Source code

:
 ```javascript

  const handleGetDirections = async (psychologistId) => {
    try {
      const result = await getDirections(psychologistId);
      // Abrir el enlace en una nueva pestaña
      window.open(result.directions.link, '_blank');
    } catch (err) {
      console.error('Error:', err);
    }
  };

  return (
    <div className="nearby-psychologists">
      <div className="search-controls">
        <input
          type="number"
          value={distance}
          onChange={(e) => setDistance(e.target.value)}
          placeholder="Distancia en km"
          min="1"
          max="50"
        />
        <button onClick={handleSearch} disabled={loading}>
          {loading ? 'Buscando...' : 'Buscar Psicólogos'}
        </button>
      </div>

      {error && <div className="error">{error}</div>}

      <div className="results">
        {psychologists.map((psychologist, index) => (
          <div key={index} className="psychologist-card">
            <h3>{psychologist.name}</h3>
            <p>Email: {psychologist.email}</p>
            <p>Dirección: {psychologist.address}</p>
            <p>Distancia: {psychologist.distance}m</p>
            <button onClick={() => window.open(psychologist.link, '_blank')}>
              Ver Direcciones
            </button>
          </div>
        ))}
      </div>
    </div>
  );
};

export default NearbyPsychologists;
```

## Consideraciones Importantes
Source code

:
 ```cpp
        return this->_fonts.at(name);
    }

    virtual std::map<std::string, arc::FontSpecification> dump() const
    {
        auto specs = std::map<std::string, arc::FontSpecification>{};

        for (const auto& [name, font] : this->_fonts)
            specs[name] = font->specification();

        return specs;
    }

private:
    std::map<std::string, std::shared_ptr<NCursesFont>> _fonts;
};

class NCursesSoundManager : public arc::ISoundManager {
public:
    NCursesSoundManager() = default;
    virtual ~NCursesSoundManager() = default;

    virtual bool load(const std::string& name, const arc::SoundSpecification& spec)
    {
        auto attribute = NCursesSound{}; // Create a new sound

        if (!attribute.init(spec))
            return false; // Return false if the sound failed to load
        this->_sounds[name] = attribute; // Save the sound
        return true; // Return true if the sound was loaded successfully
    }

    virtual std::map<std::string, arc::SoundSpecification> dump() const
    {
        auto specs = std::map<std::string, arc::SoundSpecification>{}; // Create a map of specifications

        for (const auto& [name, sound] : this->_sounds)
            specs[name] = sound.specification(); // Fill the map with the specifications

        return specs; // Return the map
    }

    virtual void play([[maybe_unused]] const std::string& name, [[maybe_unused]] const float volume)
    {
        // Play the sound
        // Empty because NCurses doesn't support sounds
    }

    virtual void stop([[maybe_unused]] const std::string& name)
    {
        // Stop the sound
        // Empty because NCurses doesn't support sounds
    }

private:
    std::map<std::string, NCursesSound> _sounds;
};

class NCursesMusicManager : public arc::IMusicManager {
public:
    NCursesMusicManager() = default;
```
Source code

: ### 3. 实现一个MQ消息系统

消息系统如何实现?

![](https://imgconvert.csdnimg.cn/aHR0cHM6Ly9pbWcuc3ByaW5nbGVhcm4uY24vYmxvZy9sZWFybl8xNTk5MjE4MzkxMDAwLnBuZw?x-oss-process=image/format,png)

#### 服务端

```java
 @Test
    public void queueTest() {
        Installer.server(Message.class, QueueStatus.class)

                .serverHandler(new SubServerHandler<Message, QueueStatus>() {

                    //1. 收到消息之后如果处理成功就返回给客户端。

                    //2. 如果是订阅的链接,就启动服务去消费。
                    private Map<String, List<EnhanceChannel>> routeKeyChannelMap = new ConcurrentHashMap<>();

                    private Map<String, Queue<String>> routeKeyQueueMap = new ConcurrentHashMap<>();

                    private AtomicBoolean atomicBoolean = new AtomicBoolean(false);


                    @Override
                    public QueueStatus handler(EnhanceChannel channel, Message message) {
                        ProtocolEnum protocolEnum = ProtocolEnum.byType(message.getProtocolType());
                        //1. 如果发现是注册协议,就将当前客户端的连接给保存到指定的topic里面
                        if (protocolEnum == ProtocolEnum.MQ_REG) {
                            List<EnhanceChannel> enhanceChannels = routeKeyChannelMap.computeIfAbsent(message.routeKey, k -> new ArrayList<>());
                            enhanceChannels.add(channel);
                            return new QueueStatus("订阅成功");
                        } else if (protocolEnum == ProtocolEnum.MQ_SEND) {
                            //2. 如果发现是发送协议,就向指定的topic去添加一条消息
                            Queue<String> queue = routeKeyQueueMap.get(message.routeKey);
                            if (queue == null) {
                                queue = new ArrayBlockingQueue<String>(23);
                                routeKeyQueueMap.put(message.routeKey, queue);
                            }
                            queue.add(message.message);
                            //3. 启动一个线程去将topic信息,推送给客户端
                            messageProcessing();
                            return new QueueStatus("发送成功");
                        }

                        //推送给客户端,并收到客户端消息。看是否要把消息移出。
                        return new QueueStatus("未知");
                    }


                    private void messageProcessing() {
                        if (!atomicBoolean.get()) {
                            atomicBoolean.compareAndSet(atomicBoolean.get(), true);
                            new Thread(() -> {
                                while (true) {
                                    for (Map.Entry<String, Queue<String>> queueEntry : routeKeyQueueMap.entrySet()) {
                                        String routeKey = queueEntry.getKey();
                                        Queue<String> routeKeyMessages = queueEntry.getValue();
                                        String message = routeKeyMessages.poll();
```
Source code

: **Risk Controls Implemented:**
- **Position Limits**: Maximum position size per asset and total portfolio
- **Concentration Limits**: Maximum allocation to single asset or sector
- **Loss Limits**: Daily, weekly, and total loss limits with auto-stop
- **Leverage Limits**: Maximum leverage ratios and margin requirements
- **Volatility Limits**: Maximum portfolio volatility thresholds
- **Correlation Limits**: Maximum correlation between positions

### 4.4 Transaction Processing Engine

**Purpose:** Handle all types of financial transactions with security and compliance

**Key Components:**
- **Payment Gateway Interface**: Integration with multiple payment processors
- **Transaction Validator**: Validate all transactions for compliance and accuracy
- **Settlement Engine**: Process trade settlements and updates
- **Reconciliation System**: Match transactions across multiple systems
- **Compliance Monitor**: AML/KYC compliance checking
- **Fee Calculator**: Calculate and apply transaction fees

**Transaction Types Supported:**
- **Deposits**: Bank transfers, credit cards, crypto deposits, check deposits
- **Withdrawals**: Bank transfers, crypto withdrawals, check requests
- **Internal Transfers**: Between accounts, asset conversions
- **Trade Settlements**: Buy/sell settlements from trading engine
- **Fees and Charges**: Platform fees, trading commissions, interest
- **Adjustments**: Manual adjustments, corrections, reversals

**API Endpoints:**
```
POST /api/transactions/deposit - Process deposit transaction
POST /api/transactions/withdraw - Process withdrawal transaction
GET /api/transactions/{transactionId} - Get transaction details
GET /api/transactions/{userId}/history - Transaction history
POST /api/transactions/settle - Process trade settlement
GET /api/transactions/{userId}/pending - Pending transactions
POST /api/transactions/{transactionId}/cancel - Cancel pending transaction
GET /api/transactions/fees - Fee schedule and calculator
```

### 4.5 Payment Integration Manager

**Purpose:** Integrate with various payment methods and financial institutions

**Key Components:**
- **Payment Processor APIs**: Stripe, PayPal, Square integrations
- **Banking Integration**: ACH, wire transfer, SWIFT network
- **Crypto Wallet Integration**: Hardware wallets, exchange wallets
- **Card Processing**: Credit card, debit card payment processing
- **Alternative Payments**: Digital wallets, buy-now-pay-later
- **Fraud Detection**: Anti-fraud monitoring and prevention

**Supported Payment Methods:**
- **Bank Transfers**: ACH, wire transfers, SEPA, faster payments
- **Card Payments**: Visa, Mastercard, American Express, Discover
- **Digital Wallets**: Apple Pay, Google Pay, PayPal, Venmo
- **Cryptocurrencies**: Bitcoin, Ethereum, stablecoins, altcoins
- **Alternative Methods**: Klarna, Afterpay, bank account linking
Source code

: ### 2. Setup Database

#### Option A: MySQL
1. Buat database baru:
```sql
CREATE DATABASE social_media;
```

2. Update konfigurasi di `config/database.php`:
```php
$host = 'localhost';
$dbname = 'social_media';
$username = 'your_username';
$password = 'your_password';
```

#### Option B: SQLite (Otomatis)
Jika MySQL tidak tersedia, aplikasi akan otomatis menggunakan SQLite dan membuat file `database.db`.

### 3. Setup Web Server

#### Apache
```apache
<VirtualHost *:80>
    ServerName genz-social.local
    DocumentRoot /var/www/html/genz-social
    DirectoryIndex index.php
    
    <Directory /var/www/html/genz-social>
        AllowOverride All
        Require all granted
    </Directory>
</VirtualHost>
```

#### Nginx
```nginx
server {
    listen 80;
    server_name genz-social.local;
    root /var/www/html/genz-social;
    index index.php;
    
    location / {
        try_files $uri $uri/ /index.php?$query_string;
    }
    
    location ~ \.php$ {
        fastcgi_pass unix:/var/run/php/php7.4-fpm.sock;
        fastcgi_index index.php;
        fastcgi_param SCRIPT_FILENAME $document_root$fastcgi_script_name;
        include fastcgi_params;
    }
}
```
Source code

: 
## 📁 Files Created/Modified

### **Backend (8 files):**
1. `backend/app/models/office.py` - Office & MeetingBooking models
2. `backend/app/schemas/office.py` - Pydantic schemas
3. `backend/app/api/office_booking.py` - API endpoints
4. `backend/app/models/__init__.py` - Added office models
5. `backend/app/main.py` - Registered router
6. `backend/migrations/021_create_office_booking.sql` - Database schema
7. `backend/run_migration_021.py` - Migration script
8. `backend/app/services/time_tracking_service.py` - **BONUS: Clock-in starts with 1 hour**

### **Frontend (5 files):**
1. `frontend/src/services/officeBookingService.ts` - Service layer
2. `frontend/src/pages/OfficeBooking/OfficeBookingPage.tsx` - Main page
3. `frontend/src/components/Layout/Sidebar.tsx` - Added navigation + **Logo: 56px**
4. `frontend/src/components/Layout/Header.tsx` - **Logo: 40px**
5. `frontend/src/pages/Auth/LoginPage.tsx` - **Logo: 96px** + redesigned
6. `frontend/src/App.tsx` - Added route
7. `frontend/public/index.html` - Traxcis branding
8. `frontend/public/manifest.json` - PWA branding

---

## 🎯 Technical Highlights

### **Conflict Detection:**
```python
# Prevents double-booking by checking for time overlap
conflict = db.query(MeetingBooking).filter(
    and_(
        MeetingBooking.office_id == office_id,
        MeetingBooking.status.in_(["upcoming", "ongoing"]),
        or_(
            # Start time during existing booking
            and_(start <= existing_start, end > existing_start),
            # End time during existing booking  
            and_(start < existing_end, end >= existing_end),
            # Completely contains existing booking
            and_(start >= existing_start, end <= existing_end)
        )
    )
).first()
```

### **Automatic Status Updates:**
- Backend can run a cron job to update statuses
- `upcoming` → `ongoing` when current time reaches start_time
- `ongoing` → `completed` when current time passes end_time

◆ TASK TO CARRY OUT
The expected result is every line above containing the string "window".

◆ RESPONSE BELOW
      window.open(result.directions.link, '_blank');
            <button onClick={() => window.open(psychologist.link, '_blank')}>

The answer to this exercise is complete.